◆ **Entries provided**:
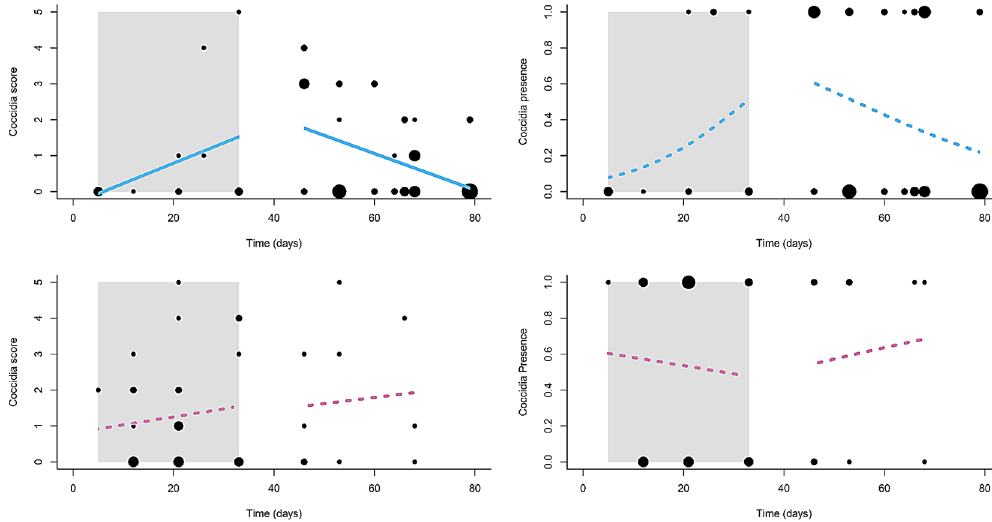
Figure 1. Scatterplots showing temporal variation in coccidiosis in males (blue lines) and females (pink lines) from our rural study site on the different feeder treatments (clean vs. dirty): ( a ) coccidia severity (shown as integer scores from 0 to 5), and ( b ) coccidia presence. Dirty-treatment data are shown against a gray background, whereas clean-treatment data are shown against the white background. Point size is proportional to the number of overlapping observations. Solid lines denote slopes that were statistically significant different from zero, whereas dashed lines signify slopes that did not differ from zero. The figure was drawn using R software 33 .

--

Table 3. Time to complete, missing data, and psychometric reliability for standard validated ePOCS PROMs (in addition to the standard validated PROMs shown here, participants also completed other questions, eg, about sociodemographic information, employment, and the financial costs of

...

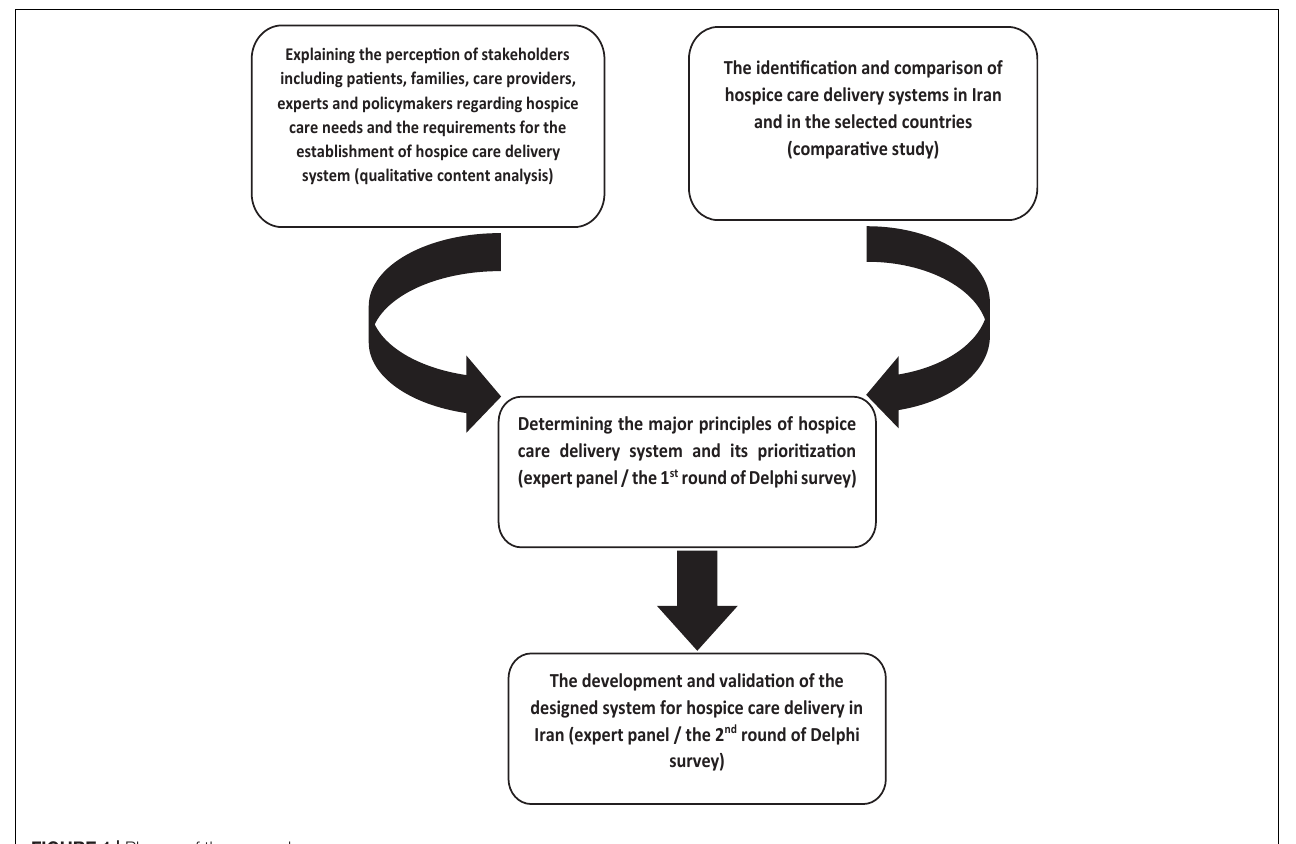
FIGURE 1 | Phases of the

◆ **Directions**:
Please give the number of lines in the listing that hold "data", and no other text.

◆ **Solution to the problem**:
2